### WHAT THE EXERCISE ASKS
Look for "label" in each line of the entries, and return the matching lines.

Stored data entries:
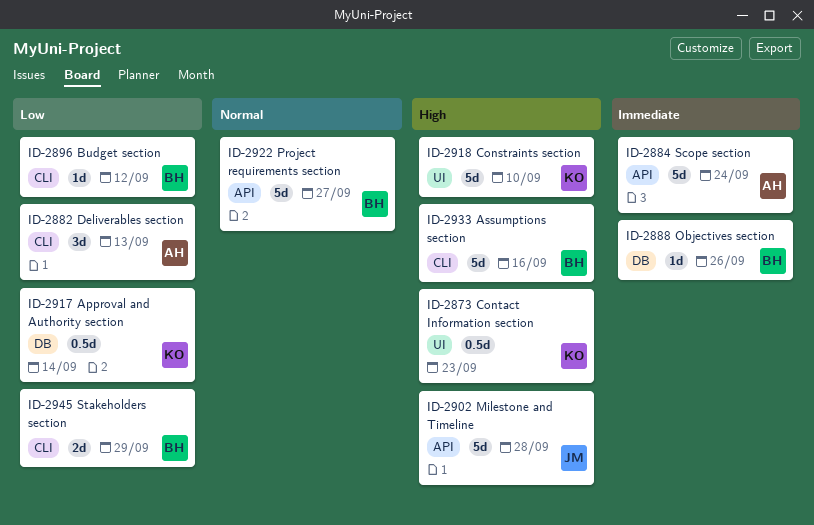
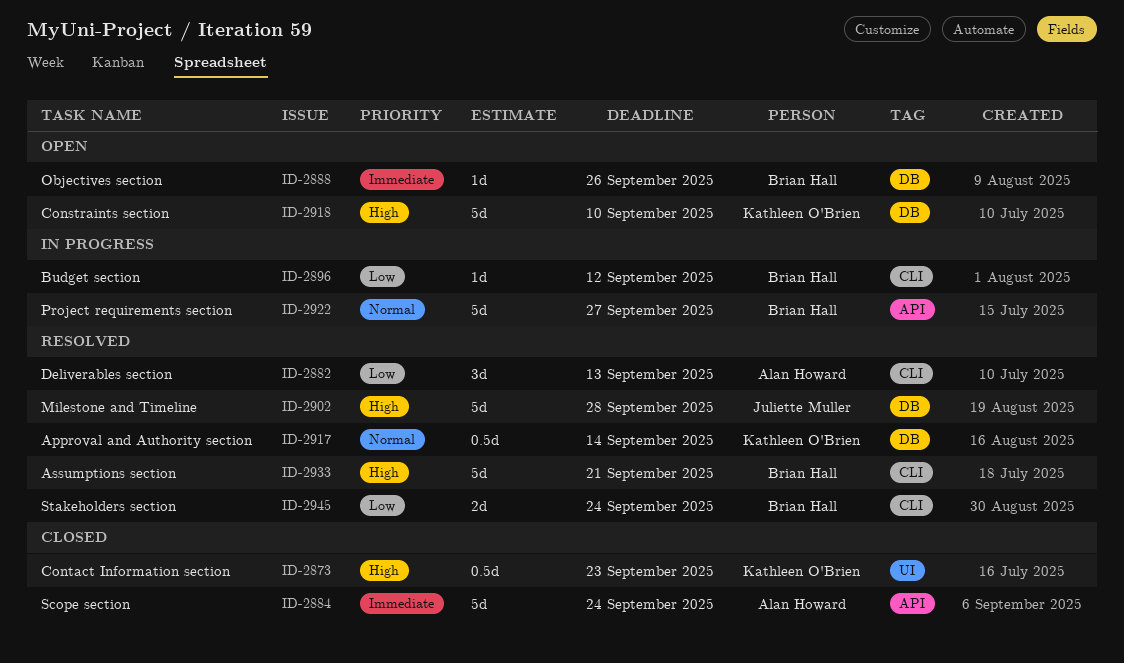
ID-2902, label: API -> DB
ID-2917, priority: Low -> Normal
ID-2918, label: UI -> DB
ID-2933, due: Sep 16 -> Sep 21
ID-2945, due: Sep 29 -> Sep 24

### FINISHED TASK
ID-2902, label: API -> DB
ID-2918, label: UI -> DB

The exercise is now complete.